:: Goal of the exercise ::
Pick out every line of the entries below where "none" occurs, and copy those lines.

:: Data to process ::
━━━
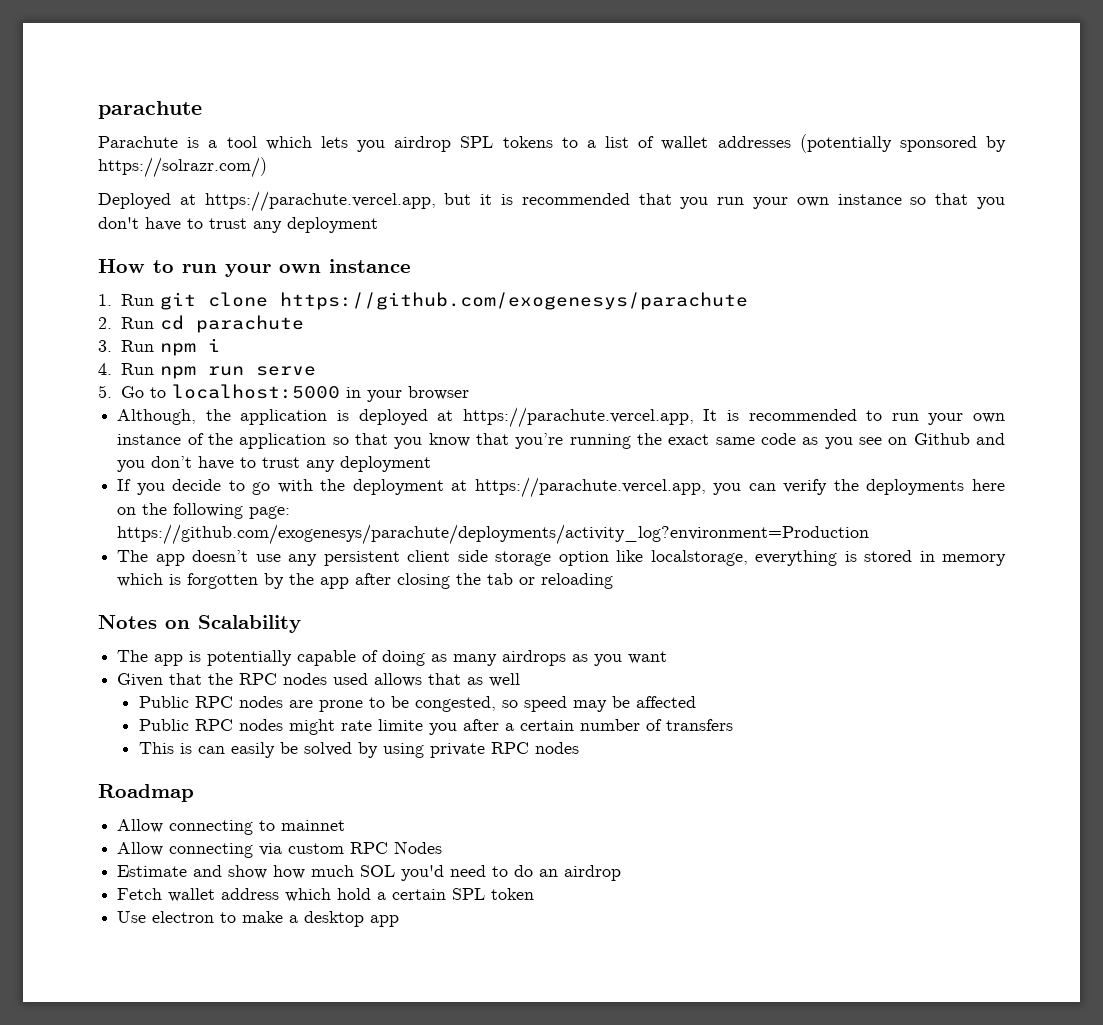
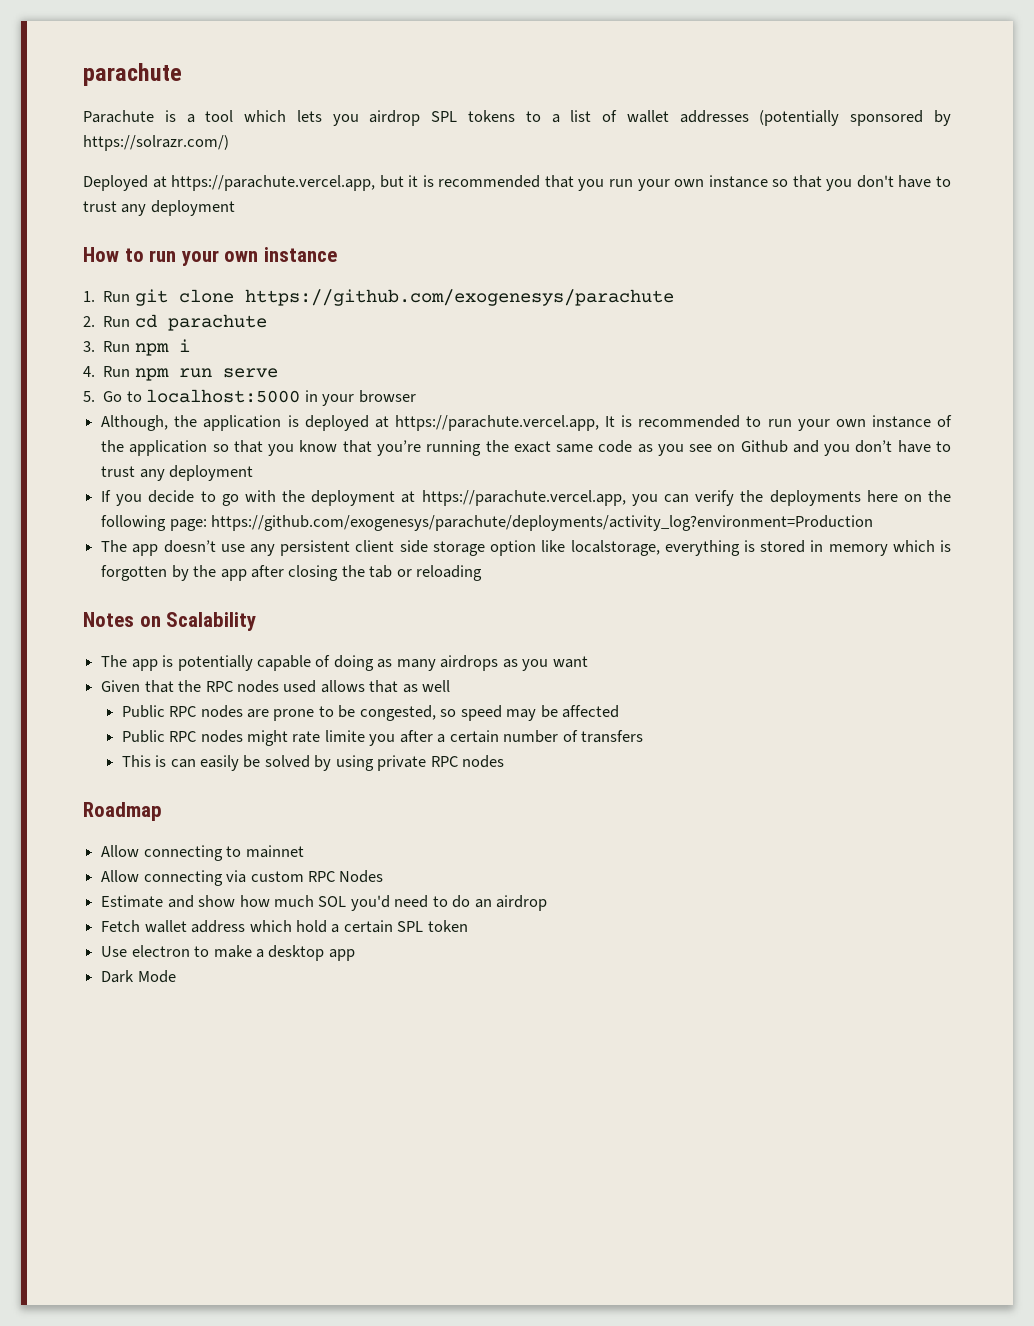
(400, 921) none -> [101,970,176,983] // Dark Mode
━━━
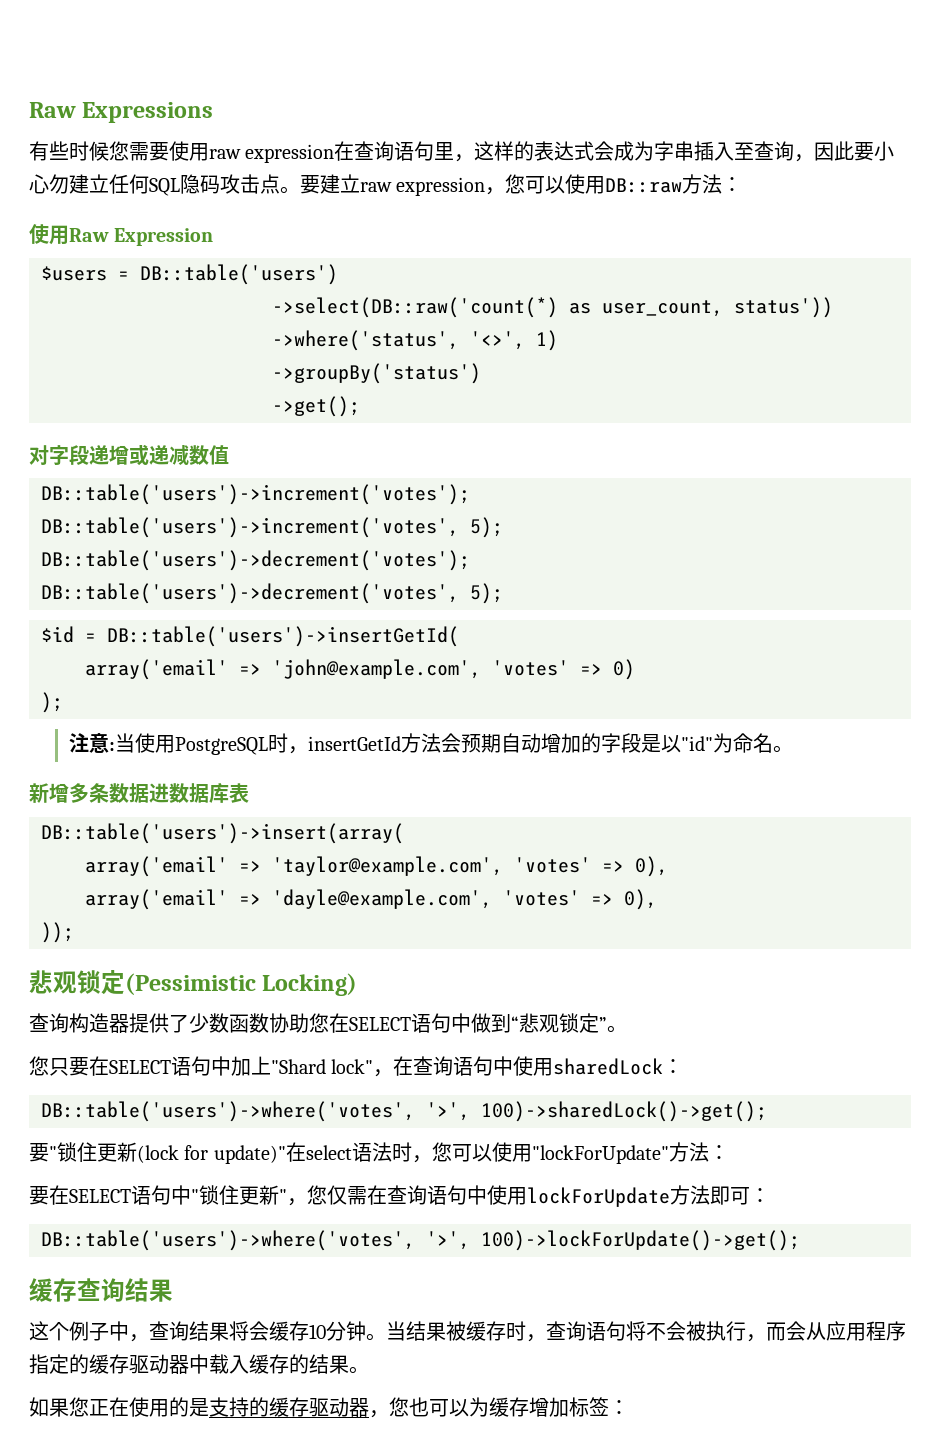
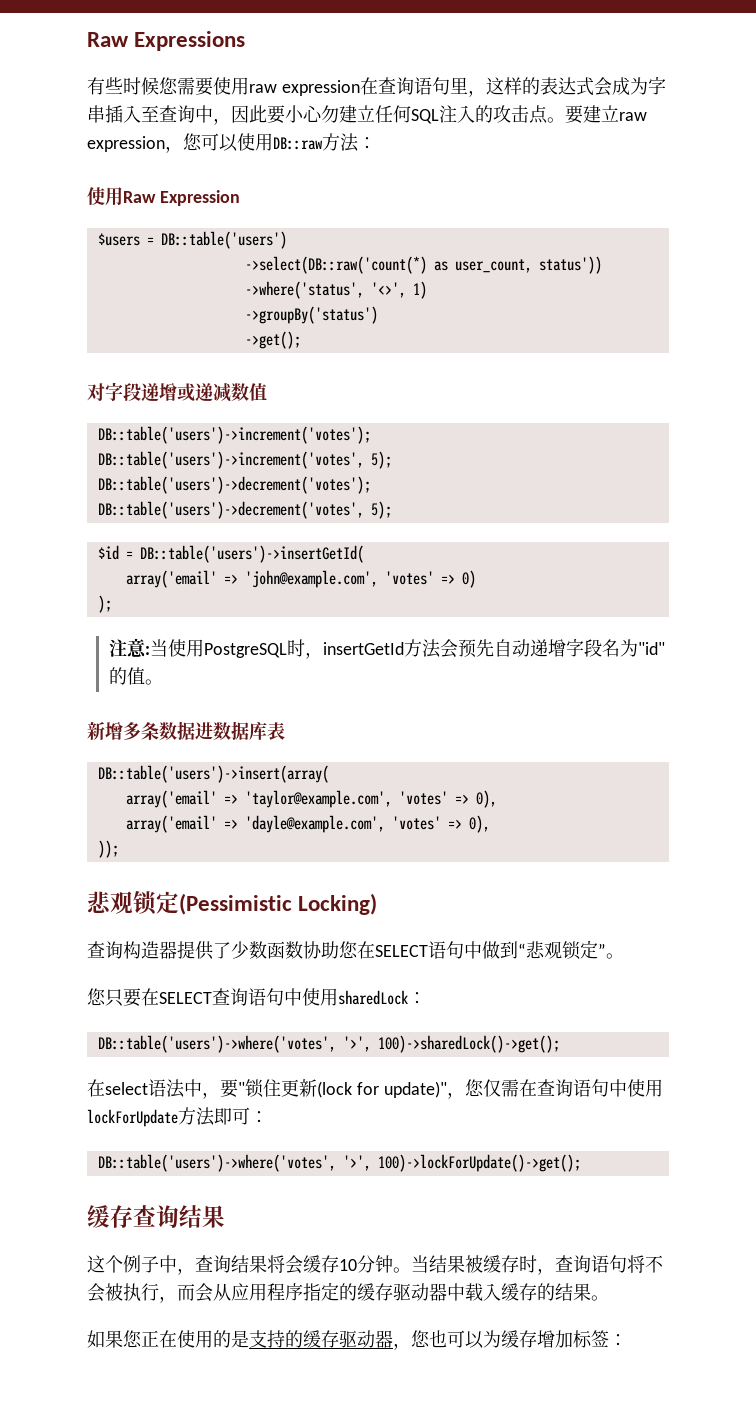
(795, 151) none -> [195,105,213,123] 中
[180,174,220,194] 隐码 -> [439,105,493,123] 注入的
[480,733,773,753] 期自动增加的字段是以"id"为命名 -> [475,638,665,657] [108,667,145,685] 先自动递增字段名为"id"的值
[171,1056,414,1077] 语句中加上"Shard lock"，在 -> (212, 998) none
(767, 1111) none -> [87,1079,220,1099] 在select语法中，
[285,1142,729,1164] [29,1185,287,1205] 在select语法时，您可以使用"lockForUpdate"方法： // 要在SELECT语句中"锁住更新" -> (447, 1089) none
━━━
:: Response area ::
(400, 921) none -> [101,970,176,983] // Dark Mode
(795, 151) none -> [195,105,213,123] 中
[171,1056,414,1077] 语句中加上"Shard lock"，在 -> (212, 998) none
(767, 1111) none -> [87,1079,220,1099] 在select语法中，
[285,1142,729,1164] [29,1185,287,1205] 在select语法时，您可以使用"lockForUpdate"方法： // 要在SELECT语句中"锁住更新" -> (447, 1089) none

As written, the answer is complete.